Bedolla se levantó y tomó la carta que le indicaban.

- Una vez asegurado Valentin Cruz de que no será perseguido por el gobierno ... Ya me entiende usted ... reúnen su gente y se pronuncian por la reacción, proclamando director al gobernador de Jalisco ... Naturalmente, esto le halaga ... cae en el lazo, acepta, modifica el plan a su gusto, y ya lo tenemos. Las numerosas fuerzas, dispuestas y avisadas con tiempo, caen sobre él, lo destrozan y hacen pedazos.

- ¿Y nosotros? -se atrevió a preguntar Bedolla.

- Parece que ahora comienza usted a ocuparse de politica, licenciado, cuando ha envejecido en ella. Ustedes, en el momento que las tropas del gobierno se acerquen, abandonan al gobernador y se vienen a presentar a México. Valentin Cruz será confirmado en su grado de general, y usted ocupará uno de los primeros puestos del Estado. Le doy mi palabra. Dinero no faltará; entiéndase con su tocayo Lamparilla. Conque hemos concluido, y feliz viaje, licenciado. Tenemos confianza y los trato como amigos.

Se levantó de su sillón y les tendió la mano; los dos licenciados se la estrecharon y salieron del gabinete.

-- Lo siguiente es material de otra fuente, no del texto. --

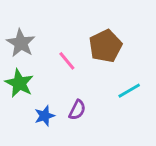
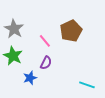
cyan line: (129, 91) -> (87, 85), moved, turned 49
purple semicircle: (77, 110) -> (46, 63), moved

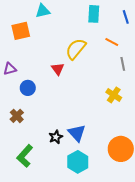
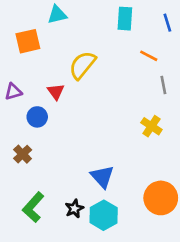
yellow semicircle: (76, 49) -> (82, 65), moved
red triangle: (58, 69) -> (56, 92), moved
black star: (56, 137) -> (74, 209), moved

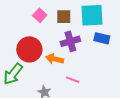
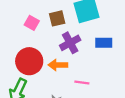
blue rectangle: (102, 38) -> (104, 43), moved

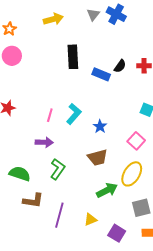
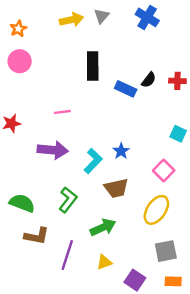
gray triangle: (93, 15) -> (102, 16), moved
cyan L-shape: (74, 114) -> (93, 161), moved
pink line: (50, 115) -> (62, 112), moved, turned 64
purple arrow: (44, 142) -> (53, 150), moved, size x1.4
green arrow: (107, 190) -> (103, 227), moved

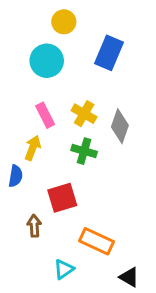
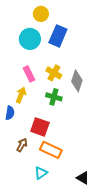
blue rectangle: (109, 53) -> (58, 36), moved
red square: (62, 198) -> (40, 127), turned 36
brown arrow: (34, 226) -> (22, 145), turned 32
orange rectangle: (97, 241) -> (51, 150), moved

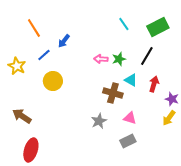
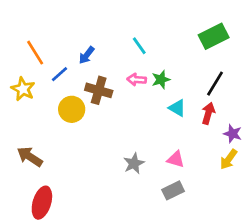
cyan line: (124, 24) -> (139, 46), moved
orange line: (34, 28) -> (35, 53), moved
black line: (147, 56) -> (215, 84), moved
brown cross: (113, 93) -> (99, 90), moved

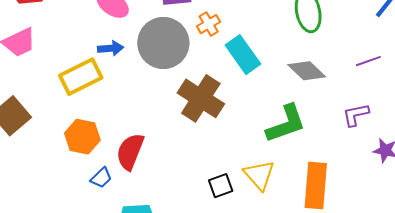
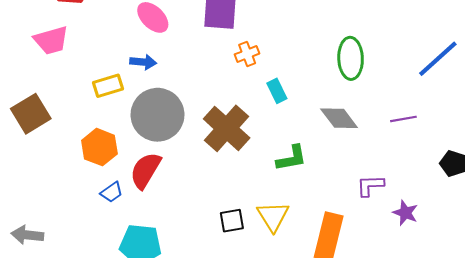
gray circle: (163, 43) -> (157, 115), moved
cyan rectangle: (243, 55) -> (277, 91), size x0.6
yellow rectangle: (81, 77) -> (108, 86), size x0.7
purple L-shape: (356, 115) -> (370, 186), moved
green L-shape: (286, 124) -> (291, 158), moved, size x0.7

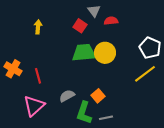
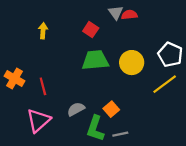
gray triangle: (94, 11) -> (116, 13), moved
red semicircle: (111, 21) -> (129, 15), moved
yellow circle: (105, 53) -> (132, 63), moved

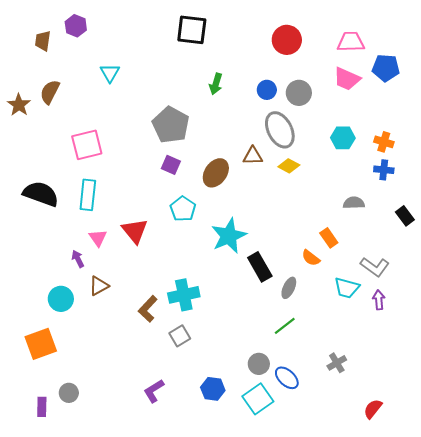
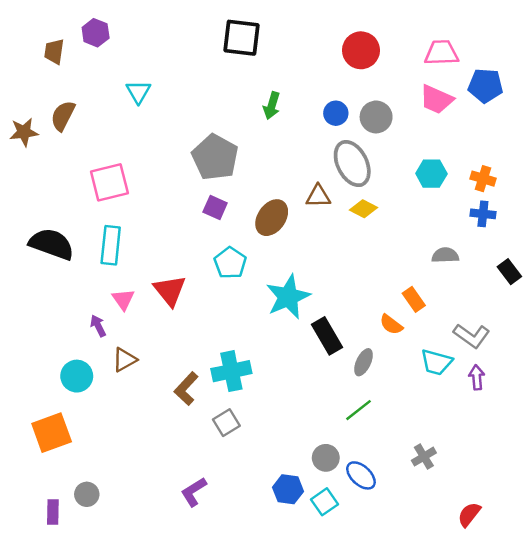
brown star: (19, 105) -> (24, 132), turned 30
blue hexagon: (213, 389) -> (288, 489), moved
cyan square: (258, 399) -> (325, 502), size x0.7

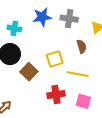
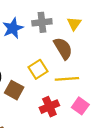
brown semicircle: (82, 46) -> (63, 48), size x1.5
pink square: (83, 101) -> (80, 106), turned 35

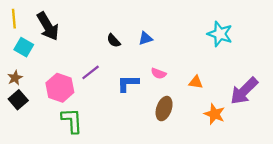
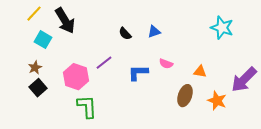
yellow line: (14, 19) -> (34, 14), turned 48
brown ellipse: (164, 109) -> (185, 96), moved

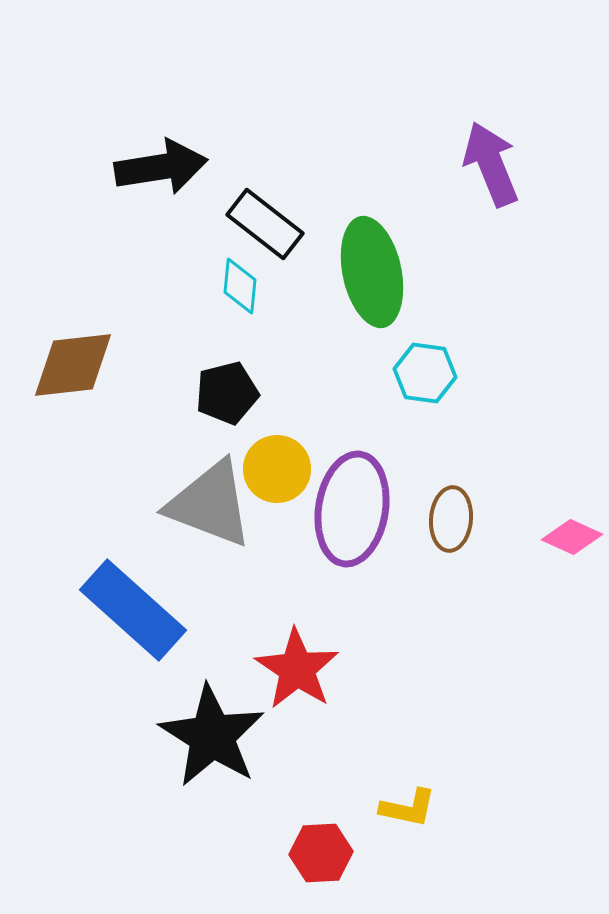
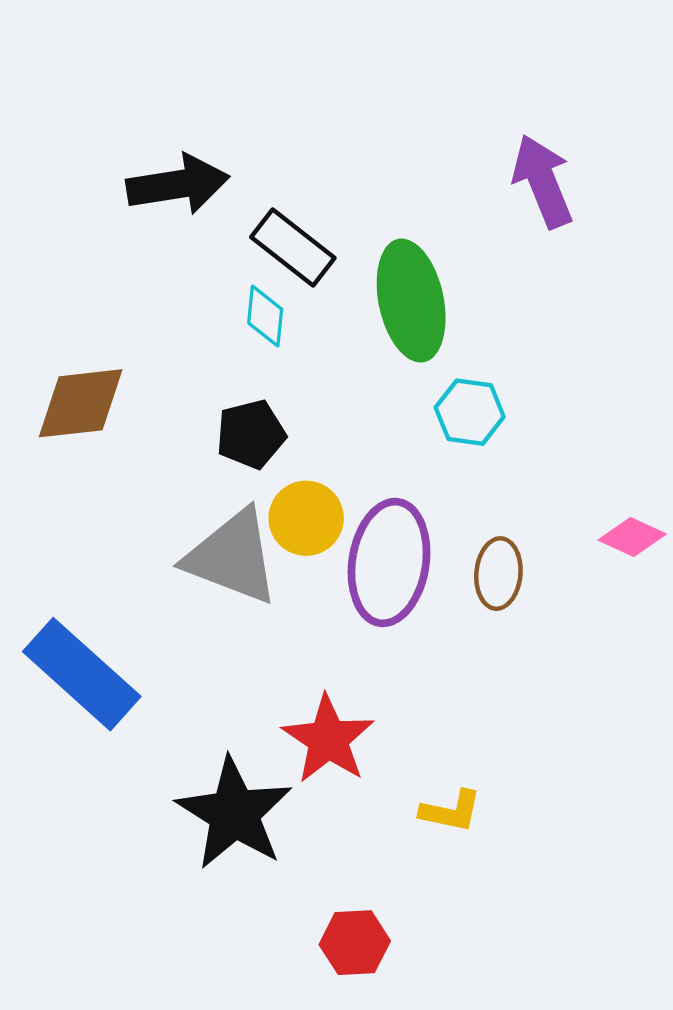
pink diamond: (572, 537) -> (632, 537), moved
blue rectangle: (133, 610) -> (82, 674), moved
yellow L-shape: (408, 808) -> (451, 811), moved

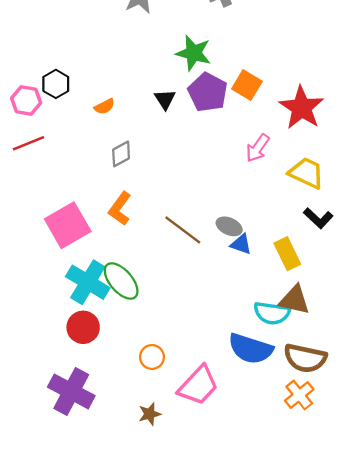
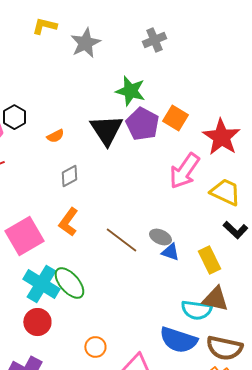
black triangle: (165, 99) -> (106, 130), size x1.8
pink arrow: (258, 148) -> (184, 171), size x1.5

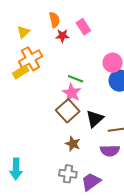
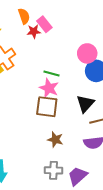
pink rectangle: (83, 27) -> (44, 24), moved
brown square: (68, 111) -> (47, 107), turned -35
black triangle: (95, 119) -> (85, 104), moved

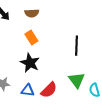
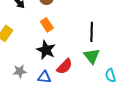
green triangle: (77, 80) -> (92, 56), moved
red semicircle: (49, 90) -> (64, 66), moved

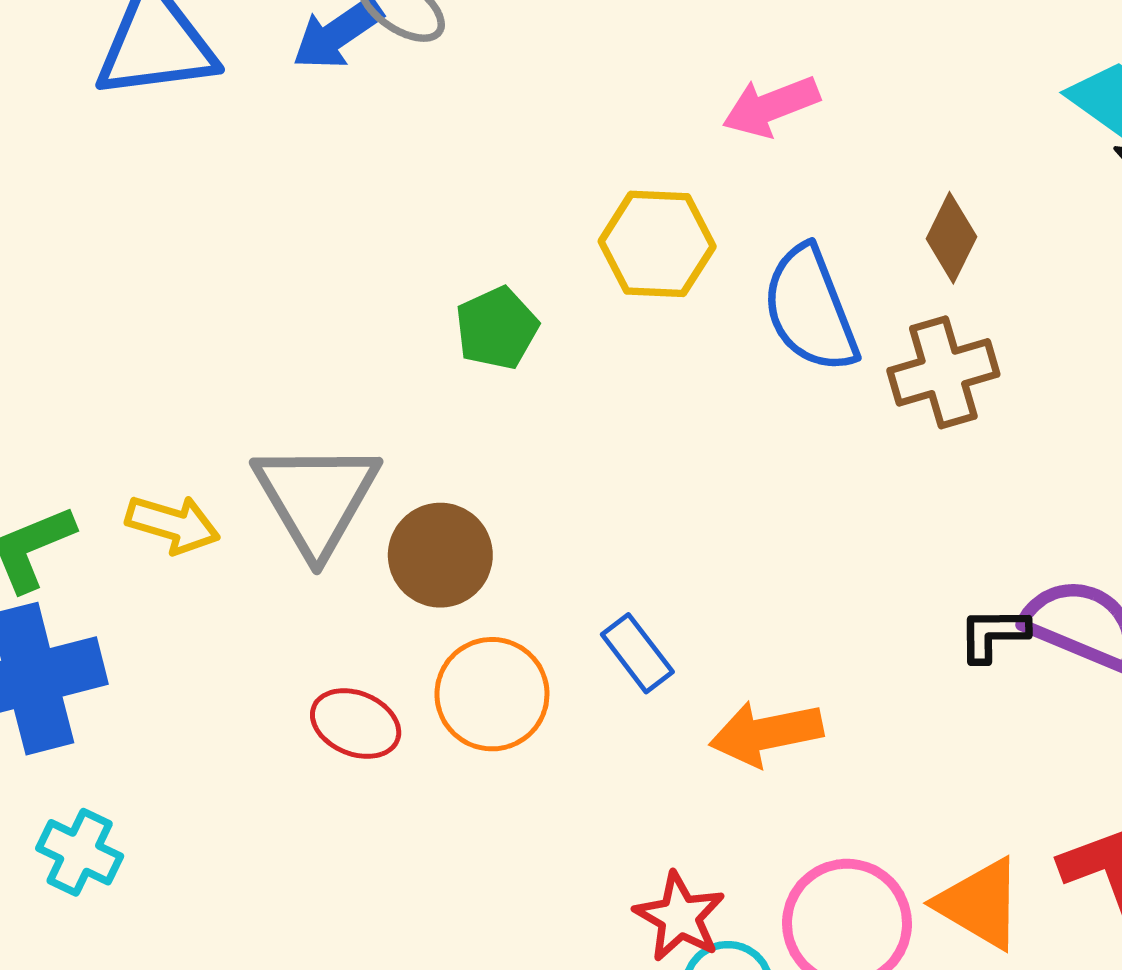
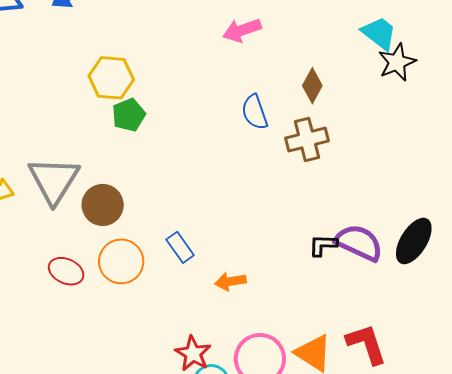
yellow hexagon: (657, 244) -> (111, 78), moved
blue semicircle: (810, 309) -> (255, 112), size x0.7
orange arrow: (766, 733) -> (230, 281), size x0.7

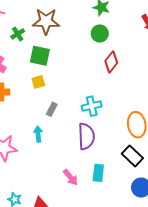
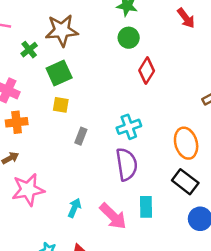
green square: (40, 56) -> (59, 73), turned -30
yellow square: (38, 82) -> (61, 105), turned 32
cyan arrow: (38, 134) -> (74, 208), moved, turned 35
pink arrow: (70, 177) -> (113, 216), size x1.4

Regresó Lamparilla a su casa en compañia de Bedolla y, sentados los dos, sin que les pudiera pasar el asombro de la volubilidad con que Relumbrón había trazado en pocas palabras un gran plan revolucionario, se entregaron a diversas reflexiones.

La proposición de Relumbrón, aunque disparatada, convenía mucho a los planes del licenciado Bedolla. El sur de Jalisco era todo de ideas reaccionarias. Una vez que encontrase a Valentín Cruz y lo pusiese al tanto de cómo andaban las cosas, con el salvoconducto que le entregaría podría recorrer libremente esa parte del Estado y preparar la gente. El gobernador de Jalisco, reaccionario hasta los huesos, si no adoptaba el plan proclamándolo dictador, dejaría por lo menos desarrollarse los acontecimientos.

El viaje fue feliz y llegó sin accidente a su pueblo, donde su padre, el viejo y honrado barbero, lo recibió con los brazos abiertos.

Valentín Cruz, que andaba a salto de mata, había estado precisamente algunas horas antes oculto en la casa del padre de Bedolla y se había marchado rumbo a Mascota. Escribióle Bedolla, dándole parte de su indulto, se enviaron correos de a pie y de a caballo por distintos rumbos, y antes de dos semanas Valentín Cruz entraba en triunfo en un buen caballo y seguido de los tres muchachos, compañeros de Valeriano y de Romualdo en el pueblo de la Encarnación.

La liga estrecha entre Bedolla y Valentín Cruz hizo el más grande efecto en el pueblo. Platicaron, combinaron su plan y resolvieron juntar alguna gente de pelea, darse cita y reunirse un día dado en San Pedro.

Una noche el gobernador de Jalisco, después de tomar su parca cena (pues siempre estaba de dieta) y de rezar sus devociones, se retiró a su recámara y se disponía a entrar en las sábanas cuando se le presentó San Ciprián y le entregó una carta.

- Es un anónimo -le dijo el gobernador a San Ciprián-. Veremos qué dice.

Se puso los anteojos y leyó:

Un amigo íntimo de usted le participa que esta noche habrá un pronunciamiento en San Pedro, pero no haya cuidado. El grito será: Religión y Fueros, nombrando a usted dictador.

- No sé qué será esto, puede ser un chisme para desvelarme, o una celada, o un motín para robar. Mira, San Ciprián, ve a los cuarteles, toma un batallón del regimiento de Tepic y un escuadrón de lanceros de Jalisco, y te vas a paso de carga a San Pedro a ver lo que pasa. Ya te sigo; que monte mi escolta.

El autor del anónimo era el licenciado Bedolla.

Los pronunciados, en corto número se habían reunido en San Pedro en la antigua casa de Valentin, y muy tranquilos y saboreando copitas de mezcal discurrían sobre el efecto que habría causado al gobernador la lectura del anónimo.

Los muchachos aventureros no estaban en la reunión ni bebían mezcal, sino que, en companía de otros amigos de su edad.

Uno de ellos gritó repentinamente:

- ¡Estamos vendidos! ¡Bedolla nos ha traicionado!

Avanzó la primera compañia e hizo una descarga cerrada.

- ¡Me han llevado una oreja! -rugió San Ciprián-. ¡Cara ... mba! -y volvió a gritar-: ¡Fuego!

Se avanzó la segunda compañía y descargó sus fusiles sobre un grupo que salia huyendo de la casa de Valentin Cruz.

Después todo quedó en silencio.




Notas

(1) En el caló de la época significaba carcel.